Peça Por Peça(Rei, Cavalo, Peão)
Composição: QI.Rei: No “xeque mate” o rei vai pra dentro do porta-malas, cativeiro, vítima de sequestro relâmpago, recebe coronhadas e é mutilado para envio de partes do corpo via correio como tentativa de êxito no pagamento do resgate e não somente encurralado como no xadrez comum. E caso a estratégia da organização criminosa não siga a risca o planejamento, o rei cai, baleado na cabeça, com a mesma arma vendida a preço de banana pela PM, ou comprada com o dinheiro que seu próprio filho gastou na aquisição de cocaína e êxtase na have de terça-feira ou no happy hour após a saída da faculdade. Esse tratamento é recíproco, levando em consideração o lucro exorbitante em cima da mão de obra escravizada, transições bilionárias com dinheiro público, financiamento de guerras, criminosa concentração de renda e outras atitudes. Infelizmente, nem todo rei tem um “xeque mate” que corresponde a suas atitudes no tabuleiro.
Cavalo: A polícia, desde a civil ou rodoviária que autorizam a passagem do carregamento de drogas e armas, até a PM que os distribui, fortalecendo e intensificando assim as guerras na quebrada, porém nunca vendem um quantitativo de armas além do limite pré-estabelecido, pois a favela nunca poderá ter mais armamentos que o corpo militar do estado para que o controle seja mantido, ou seja, a periferia só terá armas suficientes para o derramamento de sangue entre seus semelhantes. Essa peça também representa a cavalaria que pisoteia negros que lutam por cotas raciais nas universidades e as mães em portas de presídios rebelados. Na ronda noturna fica de campana, esperando passar o alvo, que depois de alvejado nas costas, servirá como álibi para a prática de extermínio, pois esse carregava as mesmas características do retrato falado que apareceu no computador da viatura. Essa mesma presa, quando do sexo feminino, sofrerá estupro coletivo, o mesmo serve para crianças, travestis e prostitutas. Estes são, não sozinhos, os responsáveis diretos pelos assassinatos, porém imunes graças aos altos de resistência, ocultação de cadáveres e encarceramento em massa. Mesmo tendo os salários pagos com impostos do contribuinte, a classe trabalhadora, servem e protegem somente os reis e seus interesses.

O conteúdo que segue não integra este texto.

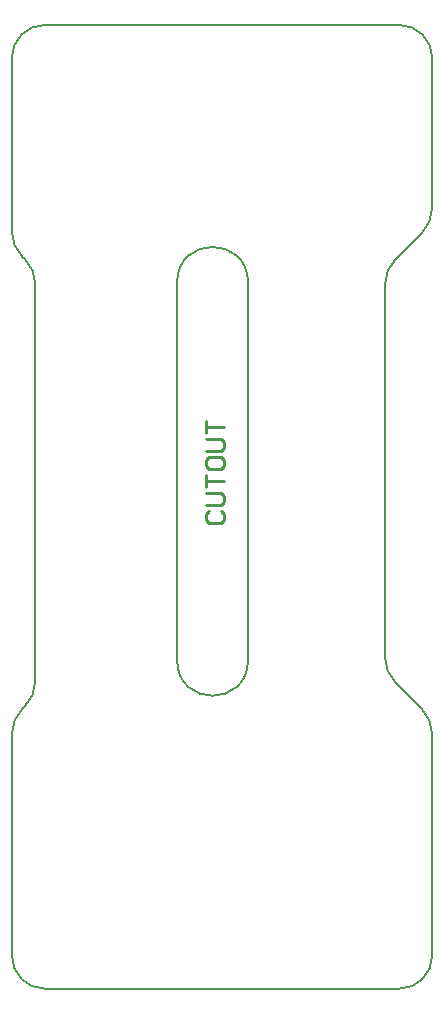
<source format=gbr>
G04*
G04 #@! TF.GenerationSoftware,Altium Limited,Altium Designer,22.11.1 (43)*
G04*
G04 Layer_Color=8388736*
%FSLAX44Y44*%
%MOMM*%
G71*
G04*
G04 #@! TF.SameCoordinates,A02E6F09-B365-49D6-8537-B30C210521C3*
G04*
G04*
G04 #@! TF.FilePolarity,Positive*
G04*
G01*
G75*
%ADD11C,0.2000*%
%ADD29C,0.2540*%
D11*
X856000Y904000D02*
G03*
X796000Y904000I-30000J0D01*
G01*
Y584000D02*
G03*
X856000Y584000I30000J0D01*
G01*
X656000Y947400D02*
G03*
X664980Y925720I30661J0D01*
G01*
X676000Y902000D02*
G03*
X667020Y923680I-30661J0D01*
G01*
Y545020D02*
G03*
X676000Y566700I-21680J21680D01*
G01*
X664980Y542980D02*
G03*
X656000Y521300I21680J-21680D01*
G01*
X972000Y586700D02*
G03*
X980980Y565020I30661J0D01*
G01*
X1012000Y521300D02*
G03*
X1003020Y542980I-30661J0D01*
G01*
X980980Y923680D02*
G03*
X972000Y902000I21680J-21680D01*
G01*
X1003020Y945720D02*
G03*
X1012000Y967400I-21680J21680D01*
G01*
X984000Y306000D02*
G03*
X1012000Y334000I0J28000D01*
G01*
Y1094000D02*
G03*
X984000Y1122000I-28000J0D01*
G01*
X684000D02*
G03*
X656000Y1094000I0J-28000D01*
G01*
X656000Y334000D02*
G03*
X684000Y306000I28000J0D01*
G01*
X796000Y904000D02*
X796000Y584000D01*
X856000Y904000D02*
X856000Y584000D01*
X656000Y947400D02*
Y1094000D01*
X664980Y925720D02*
X667020Y923680D01*
X676000Y902000D02*
X676000Y566700D01*
X664980Y542980D02*
X667020Y545020D01*
X656000Y334000D02*
Y521300D01*
X972000Y902000D02*
X972000Y586700D01*
X980980Y565020D02*
X1003020Y542980D01*
X1012000Y334000D02*
Y521300D01*
X980980Y923680D02*
X1003020Y945720D01*
X1012000Y967400D02*
Y1094000D01*
X684000Y306000D02*
X984000D01*
X684000Y1122000D02*
X984000D01*
D29*
X822764Y710697D02*
X820225Y708158D01*
Y703079D01*
X822764Y700540D01*
X832921D01*
X835460Y703079D01*
Y708158D01*
X832921Y710697D01*
X820225Y715775D02*
X832921D01*
X835460Y718314D01*
Y723393D01*
X832921Y725932D01*
X820225D01*
Y731010D02*
Y741167D01*
Y736088D01*
X835460D01*
X820225Y753863D02*
Y748784D01*
X822764Y746245D01*
X832921D01*
X835460Y748784D01*
Y753863D01*
X832921Y756402D01*
X822764D01*
X820225Y753863D01*
Y761480D02*
X832921D01*
X835460Y764019D01*
Y769098D01*
X832921Y771637D01*
X820225D01*
Y776715D02*
Y786872D01*
Y781794D01*
X835460D01*
M02*

</source>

O Peão: Eu, você, qualquer pessoa que mora nas favelas, nas periferias, nos guetos, nas quebradas, nos barracos de alvenaria, nos barraco de madeira, nos morros, nas vielas, nos becos, nas ruas, nas calçadas, nas cracolândias, nas beiras dos córregos, nos esgotos, nas construções não finalizadas ou nas bocas de lobo. Os parceiros e as parceiras que estão no sistema penitenciário, nas unidades de internações. Os adolescentes que cumprem medida sócio educativa, os viciados, mendigos, artistas de semáforo, órfãos, os que nesse momento estão segurando um 38, uma pistola, um fuzil ou uma faca pra defender seus ideais, os trabalhadores, as trabalhadoras, os desempregados, usuários de drogas, doentes, bêbados, baleados, as mulheres prostituídas, crianças escravizadas e os idosos, aqueles que catam papelões com carrinhos de supermercados ou aqueles que não tiveram a pratica do amor retribuída pelos seus filhos, as pessoas comuns. Todos esses sempre foram a linha de frente do confronto, os primeiros a morrerem, a contraírem doenças servindo de cobaia pra elite, os que aos olhos do inimigo não tem nenhum valor, o rico só nós enxerga como bonecos controláveis para gerar lucros em suas contas bancárias, tá na hora de mudar o jogo, tá na hora dos peões se conscientizarem de qual é a sua real posição no tabuleiro, tá na hora das peças pretas começarem o jogo, pois o cenário de guerra é só um, reis contra peões, o peão é a única peça que pode mudar no decorrer do jogo, ganhar poder, e mudar não significa servir a outra classe.
E aqui, são só dois peões pretos da periferia, Henrique e Kalango. Dois favelados que tem total clareza de quem é o inimigo, dois favelados que lutarão até a última gota de sangue para que as periferias tenham dias melhores, que não irão pedir, mas exigir a tomada de assalto de tudo que é de direito das pessoas que moram aqui, que não irão se iludir com suas demolições de presídios, falsas caridades em datas específicas e nem com seus discursos vazios, por mais progressistas que eles possam parecer, pois sabemos que são os donos dos chicotes e das algemas nos prendem e nos matam todos os dias, sabemos quem são os responsáveis pelo sangue derramado no tabuleiro.